Founded in 1976 with 12 farmers in a parking lot, New York's famed Greenmarket has now grown to become the largest and most diverse network of outdoor urban farmers' markets in the country, with 54 markets and more than 230 participating family farms, bakeries, and fishermen. Celebrated chefs have long touted the produce available at these markets, sourcing ingredients for some of their best dishes.
Now,The New Greenmarket Cookbook brings to life the variety, flavor, and personal connections that have made the Greenmarket a culinary destination known the world over. Following the natural cycle of a year at the market, with chapters organized by season, the book offers easy, delicious restaurant recipes from the top chefs who frequent the stands for ingredients and inspiration.

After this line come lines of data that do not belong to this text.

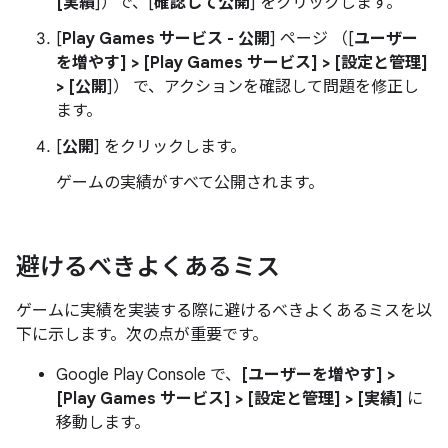
[実績
]）で、[
確認して公開
] をクリックします。
[
Play Games サービス - 公開
] ページ （[
ユーザー
を増やす] > [Play Games サービス] > [設定と管理]
> [公開
]） で、アクションを確認して問題を修正し
ます。
[
公開
] をクリックします。
ゲームの実績がすべて公開されます。
避けるべきよくあるミス
ゲームに実績を実装する際に避けるべきよくあるミスを以
下に示します。次の点が重要です。
Google Play Console で、
[ユーザーを増やす] >
[Play Games サービス] > [設定と管理] > [実績]
に
移動します。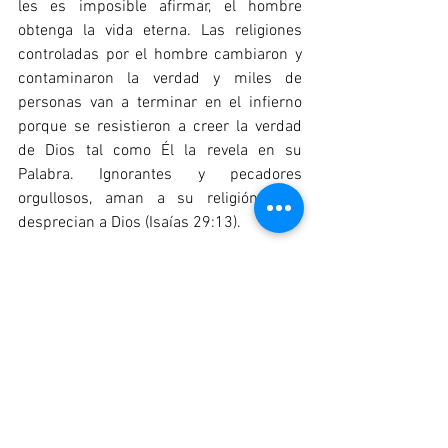
les es imposible afirmar, el hombre 
obtenga la vida eterna. Las religiones 
controladas por el hombre cambiaron y 
contaminaron la verdad y miles de 
personas van a terminar en el infierno  
porque se resistieron a creer la verdad 
de Dios tal como Él la revela en su 
Palabra. Ignorantes y pecadores 
orgullosos, aman a su religión pero 
desprecian a Dios (Isaías 29:13).
En tránsito
1 Timoteo 1:17
"Por tanto, al Rey de los siglos, inmortal, 
invisible, al único y sabio Dios, sea honor 
y gloria por los siglos de los siglos. 
Amén."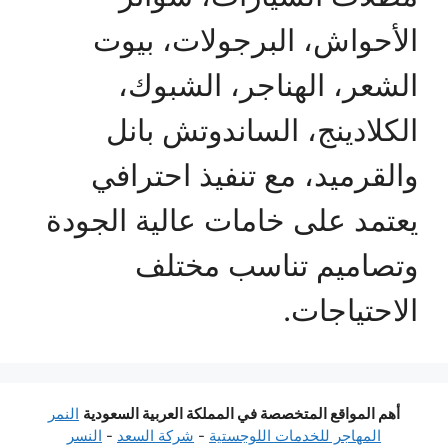
الأحواش، البرجولات، بيوت
الشعر، الهناجر، الشبوك،
الكلادينج، الساندوتش بانل
والقرميد، مع تنفيذ احترافي
يعتمد على خامات عالية الجودة
وتصاميم تناسب مختلف
الاحتياجات.
أهم المواقع المتخصصة في المملكة العربية السعودية
النمر
المهاجر للخدمات اللوجستية
-
شركة السعد
-
النسر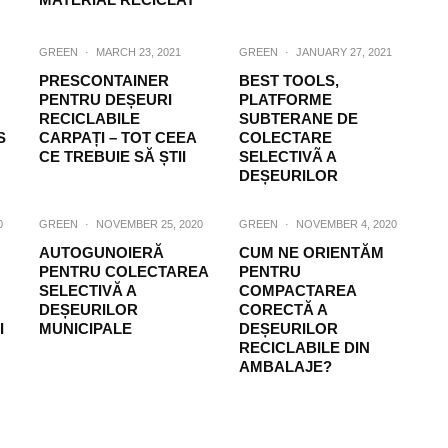
GREEN
·
MARCH 23, 2021
GREEN
·
JANUARY 27, 2021
PRESCONTAINER
BEST TOOLS,
PENTRU DEȘEURI
PLATFORME
RECICLABILE
SUBTERANE DE
S
CARPAȚI – TOT CEEA
COLECTARE
CE TREBUIE SĂ ȘTII
SELECTIVÃ A
DEȘEURILOR
0
GREEN
·
NOVEMBER 25, 2020
GREEN
·
NOVEMBER 4, 2020
AUTOGUNOIERĂ
CUM NE ORIENTĂM
PENTRU COLECTAREA
PENTRU
SELECTIVĂ A
COMPACTAREA
DEȘEURILOR
CORECTĂ A
I
MUNICIPALE
DEȘEURILOR
RECICLABILE DIN
AMBALAJE?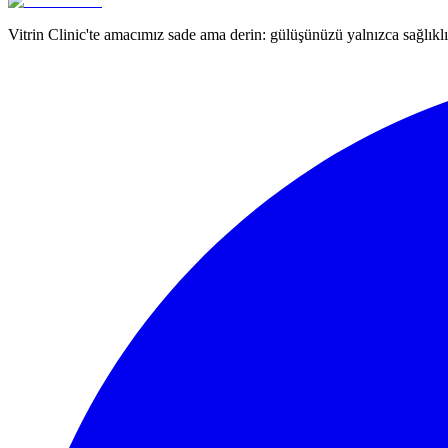
Vitrin Clinic'te amacımız sade ama derin: gülüşünüzü yalnızca sağlıklı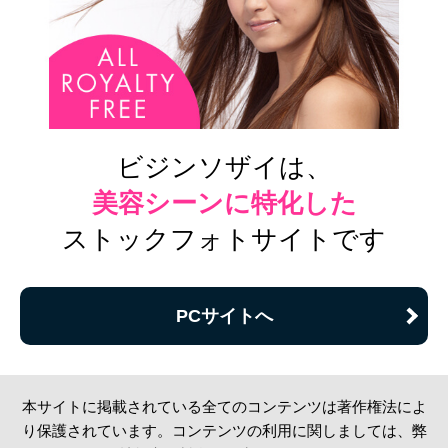
ビジンソザイは、
美容シーンに特化した
ストックフォトサイトです
PCサイトへ
本サイトに掲載されている全てのコンテンツは著作権法によ
り保護されています。コンテンツの利用に関しましては、弊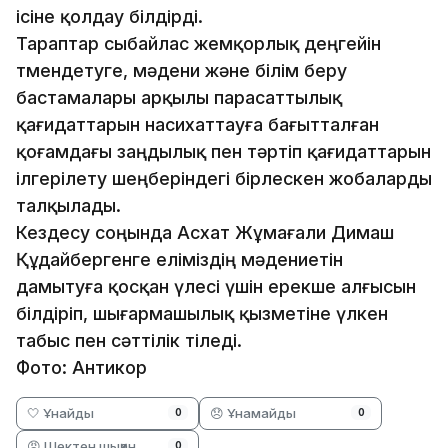
ісіне қолдау білдірді.
Тараптар сыбайлас жемқорлық деңгейін
төмендетуге, мәдени және білім беру
бастамалары арқылы парасаттылық
қағидаттарын насихаттауға бағытталған
қоғамдағы заңдылық пен тәртіп қағидаттарын
ілгерілету шеңберіндегі бірлескен жобаларды
талқылады.
Кездесу соңында Асхат Жұмағали Димаш
Құдайбергенге еліміздің мәдениетін
дамытуға қосқан үлесі үшін ерекше алғысын
білдіріп, шығармашылық қызметіне үлкен
табыс пен сәттілік тіледі.
Фото: Антикор
🤍 Ұнайды
😞 Ұнамайды
0
0
😡 Шектен шыққан
0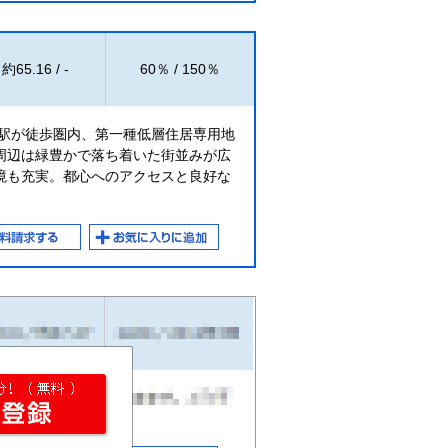
約65.16 / -
60％ / 150％
」駅が徒歩圏内、第一種低層住居専用地
周辺は緑豊かで落ち着いた街並みが広
境も充実。都心へのアクセスと良好な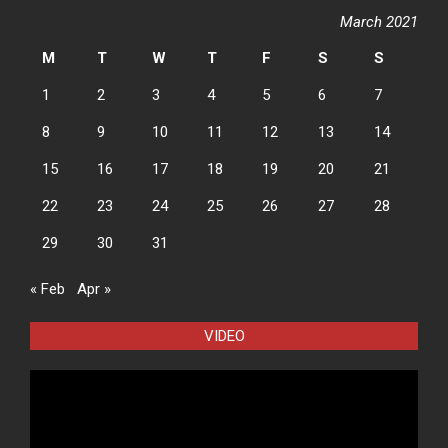
March 2021
M
T
W
T
F
S
S
1
2
3
4
5
6
7
8
9
10
11
12
13
14
15
16
17
18
19
20
21
22
23
24
25
26
27
28
29
30
31
« Feb
Apr »
VIDEO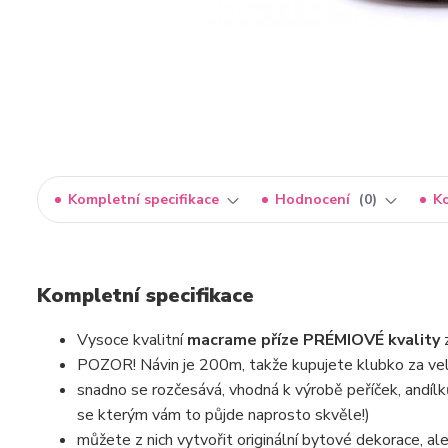
Kompletní specifikace
Hodnocení
0
K
Kompletní specifikace
Vysoce kvalitní
macrame příze PRÉMIOVÉ kvality
POZOR! Návin je 200m, takže kupujete klubko za vel
snadno se rozčesává, vhodná k výrobě peříček, andílk
se kterým vám to půjde naprosto skvěle!)
můžete z nich vytvořit originální bytové dekorace, ale 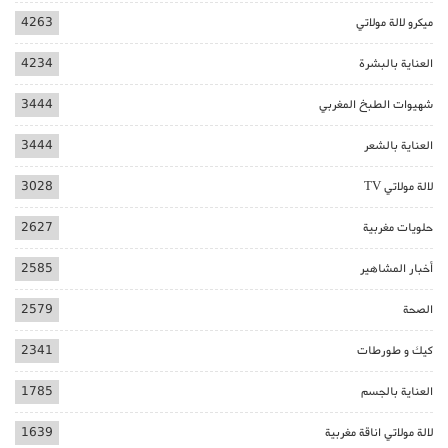
ميكرو لالة مولاتي
4263
العناية بالبشرة
4234
شهيوات الطبخ المغربي
3444
العناية بالشعر
3444
لالة مولاتي TV
3028
حلويات مغربية
2627
أخبار المشاهير
2585
الصحة
2579
كيك و طورطات
2341
العناية بالجسم
1785
لالة مولاتي اناقة مغربية
1639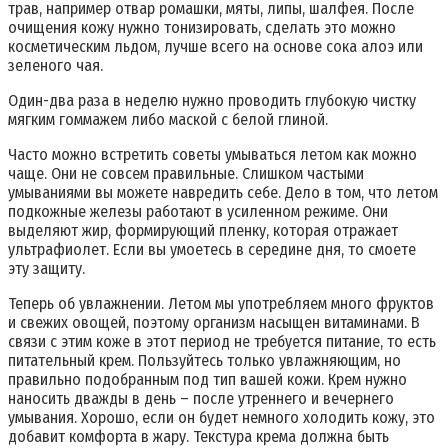
трав, например отвар ромашки, мяты, липы, шалфея. После
очищения кожу нужно тонизировать, сделать это можно
косметическим льдом, лучше всего на основе сока алоэ или
зеленого чая.
Один-два раза в неделю нужно проводить глубокую чистку
мягким гоммажем либо маской с белой глиной.
Часто можно встретить советы умываться летом как можно
чаще. Они не совсем правильные. Слишком частыми
умываниями вы можете навредить себе. Дело в том, что летом
подкожные железы работают в усиленном режиме. Они
выделяют жир, формирующий пленку, которая отражает
ультрафиолет. Если вы умоетесь в середине дня, то смоете
эту защиту.
Теперь об увлажнении. Летом мы употребляем много фруктов
и свежих овощей, поэтому организм насыщен витаминами. В
связи с этим коже в этот период не требуется питание, то есть
питательный крем. Пользуйтесь только увлажняющим, но
правильно подобранным под тип вашей кожи. Крем нужно
наносить дважды в день – после утреннего и вечернего
умывания. Хорошо, если он будет немного холодить кожу, это
добавит комфорта в жару. Текстура крема должна быть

With full–color photos to illustrate the simple–yet–spectacular dishes—think sugar snap pea and whipped-ricotta tartines, pavlova with strawberries and basil, cider–braised pork shoulder, dandelion green salad with pancetta, cantaloupe and hyssop popsicles, and lemon thyme panna cotta—The New Greenmarket Cookbook is a gorgeous, flavorful journey through a bountiful year at the Greenmarket.
First, I love that that everything is organized by season. Now that I live back in suburbia, it is nice to have an idea of what I can use and when. The recipes are truly inspiring and always leave you wanting more. I made the Spicy Sweet Potato salad for a cookout recently and it went so fast, I neglected to take a picture. (bad blogger). However I was able to capture the Pasta with Brussel Sprouts and Pancetta (before my Brussel sprout-loving husband attacked it). The ladies at work were begging for the recipe when I happened to bring in my tiny bit of leftovers.
Food should be inspiring and i know a certain New York City dweller (looking at your Bro), who is getting a copy of this amazing cookbook.